Unfortunately, web_sys::HtmlElement does not implement Copy, so you may need to add a bunch of clones especially when using it in closures. Don't worry though, these clones are cheap!


You can get less specific types through Deref or AsRef, so use those when possible. However, if you need to cast to a more specific type (e.g. from an EventTarget to a HtmlInputElement), you will need to use the methods provided by wasm_bindgen::JsCast (re-exported through web_sys::wasm_bindgen::JsCast). You'll probably only need the dyn_ref method.

use web_sys::wasm_bindgen::JsCast;

let on_click = |ev: MouseEvent| {
    let target: HtmlInputElement = ev.current_target().unwrap().dyn_ref().unwrap();
    // or, just use the existing `leptos::event_target_*` functions

See the event_target_* functions here, if you're curious.


The leptos::HtmlElement adds some extra convenience methods to make it easier to manipulate common attributes. These methods were built for the builder syntax, so it takes and returns self. You can just do _ = element.clone().<method>() to ignore the element it returns - it'll still affect the original element, even though it doesn't look like it (see previous section on Clones)!

Here are some of the common methods you may want to use, for example in event listeners or use: directives.

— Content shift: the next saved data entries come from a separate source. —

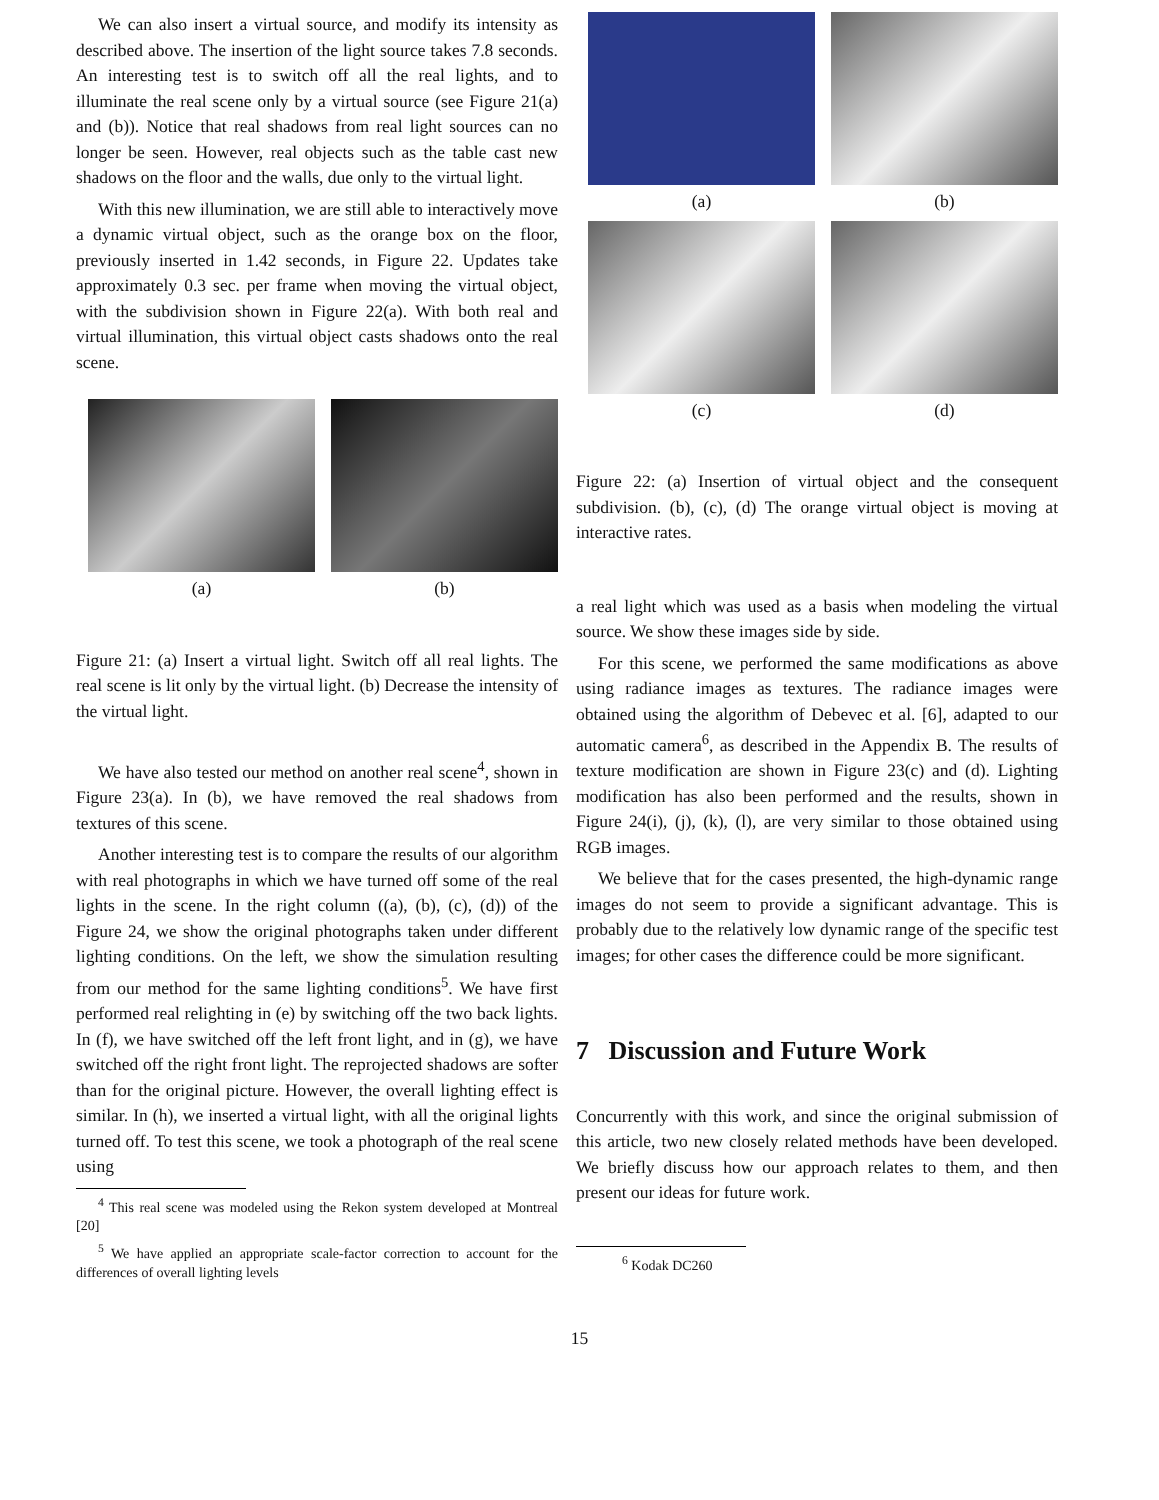We can also insert a virtual source, and modify its intensity as described above. The insertion of the light source takes 7.8 seconds. An interesting test is to switch off all the real lights, and to illuminate the real scene only by a virtual source (see Figure 21(a) and (b)). Notice that real shadows from real light sources can no longer be seen. However, real objects such as the table cast new shadows on the floor and the walls, due only to the virtual light.
With this new illumination, we are still able to interactively move a dynamic virtual object, such as the orange box on the floor, previously inserted in 1.42 seconds, in Figure 22. Updates take approximately 0.3 sec. per frame when moving the virtual object, with the subdivision shown in Figure 22(a). With both real and virtual illumination, this virtual object casts shadows onto the real scene.
(a) (b)
Figure 21: (a) Insert a virtual light. Switch off all real lights. The real scene is lit only by the virtual light. (b) Decrease the intensity of the virtual light.
We have also tested our method on another real scene<sup>4</sup>, shown in Figure 23(a). In (b), we have removed the real shadows from textures of this scene.
Another interesting test is to compare the results of our algorithm with real photographs in which we have turned off some of the real lights in the scene. In the right column ((a), (b), (c), (d)) of the Figure 24, we show the original photographs taken under different lighting conditions. On the left, we show the simulation resulting from our method for the same lighting conditions<sup>5</sup>. We have first performed real relighting in (e) by switching off the two back lights. In (f), we have switched off the left front light, and in (g), we have switched off the right front light. The reprojected shadows are softer than for the original picture. However, the overall lighting effect is similar. In (h), we inserted a virtual light, with all the original lights turned off. To test this scene, we took a photograph of the real scene using
<sup>4</sup> This real scene was modeled using the Rekon system developed at Montreal [20]
<sup>5</sup> We have applied an appropriate scale-factor correction to account for the differences of overall lighting levels
(a) (b)
(c) (d)
Figure 22: (a) Insertion of virtual object and the consequent subdivision. (b), (c), (d) The orange virtual object is moving at interactive rates.
a real light which was used as a basis when modeling the virtual source. We show these images side by side.
For this scene, we performed the same modifications as above using radiance images as textures. The radiance images were obtained using the algorithm of Debevec et al. [6], adapted to our automatic camera<sup>6</sup>, as described in the Appendix B. The results of texture modification are shown in Figure 23(c) and (d). Lighting modification has also been performed and the results, shown in Figure 24(i), (j), (k), (l), are very similar to those obtained using RGB images.
We believe that for the cases presented, the high-dynamic range images do not seem to provide a significant advantage. This is probably due to the relatively low dynamic range of the specific test images; for other cases the difference could be more significant.
7 Discussion and Future Work
Concurrently with this work, and since the original submission of this article, two new closely related methods have been developed. We briefly discuss how our approach relates to them, and then present our ideas for future work.
<sup>6</sup> Kodak DC260
15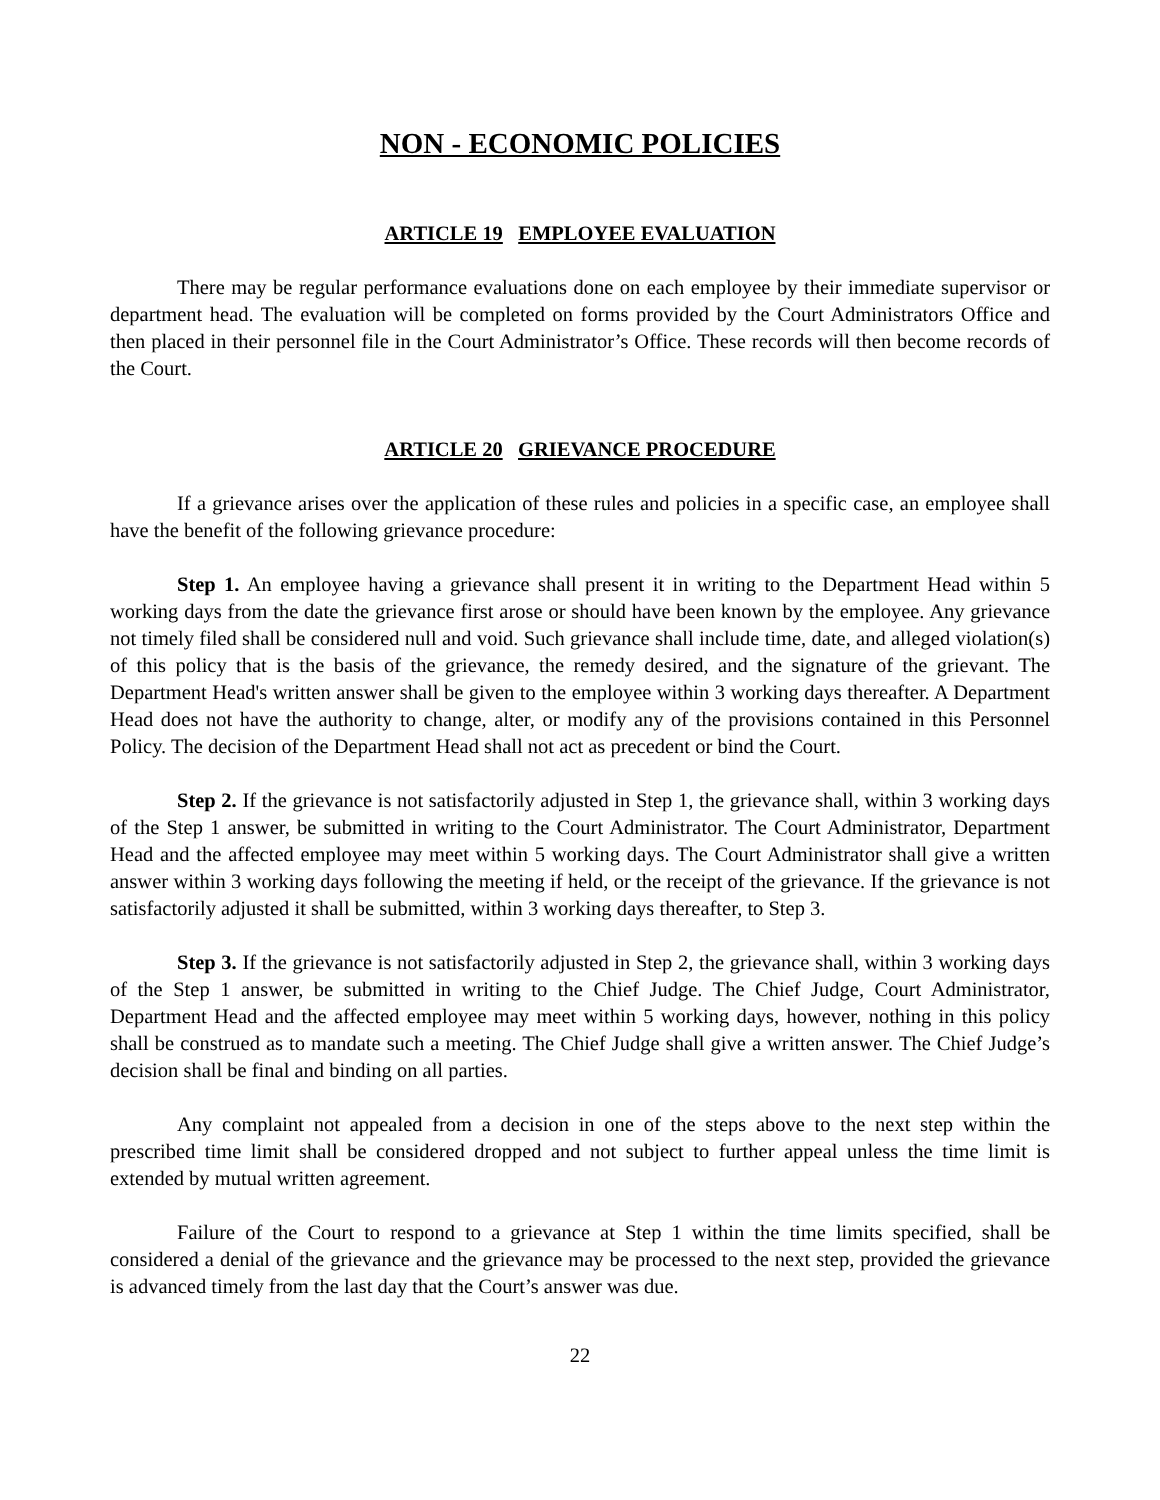NON - ECONOMIC POLICIES
ARTICLE 19 EMPLOYEE EVALUATION
There may be regular performance evaluations done on each employee by their immediate supervisor or department head. The evaluation will be completed on forms provided by the Court Administrators Office and then placed in their personnel file in the Court Administrator’s Office. These records will then become records of the Court.
ARTICLE 20 GRIEVANCE PROCEDURE
If a grievance arises over the application of these rules and policies in a specific case, an employee shall have the benefit of the following grievance procedure:
Step 1. An employee having a grievance shall present it in writing to the Department Head within 5 working days from the date the grievance first arose or should have been known by the employee. Any grievance not timely filed shall be considered null and void. Such grievance shall include time, date, and alleged violation(s) of this policy that is the basis of the grievance, the remedy desired, and the signature of the grievant. The Department Head's written answer shall be given to the employee within 3 working days thereafter. A Department Head does not have the authority to change, alter, or modify any of the provisions contained in this Personnel Policy. The decision of the Department Head shall not act as precedent or bind the Court.
Step 2. If the grievance is not satisfactorily adjusted in Step 1, the grievance shall, within 3 working days of the Step 1 answer, be submitted in writing to the Court Administrator. The Court Administrator, Department Head and the affected employee may meet within 5 working days. The Court Administrator shall give a written answer within 3 working days following the meeting if held, or the receipt of the grievance. If the grievance is not satisfactorily adjusted it shall be submitted, within 3 working days thereafter, to Step 3.
Step 3. If the grievance is not satisfactorily adjusted in Step 2, the grievance shall, within 3 working days of the Step 1 answer, be submitted in writing to the Chief Judge. The Chief Judge, Court Administrator, Department Head and the affected employee may meet within 5 working days, however, nothing in this policy shall be construed as to mandate such a meeting. The Chief Judge shall give a written answer. The Chief Judge’s decision shall be final and binding on all parties.
Any complaint not appealed from a decision in one of the steps above to the next step within the prescribed time limit shall be considered dropped and not subject to further appeal unless the time limit is extended by mutual written agreement.
Failure of the Court to respond to a grievance at Step 1 within the time limits specified, shall be considered a denial of the grievance and the grievance may be processed to the next step, provided the grievance is advanced timely from the last day that the Court’s answer was due.
22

  • id: overwrites the id on the element.
  • classes: adds the classes to the element. You can specify multiple classes with a space-separated string. You can also use class to conditionally add a single class: do not add multiple with this method.
  • attr: sets a key=value attribute to the element.
  • prop: sets a property on the element: see the distinction between properties and attributes here.
  • on: adds an event listener to the element. Specify the event type through one of leptos::ev::* (it's the ones in all lowercase).
  • child: adds an element as the last child of the element.

Take a look at the rest of the leptos::HtmlElement methods too. If none of them fit your requirements, also take a look at leptos-use. Otherwise, you’ll have to use the web_sys APIs.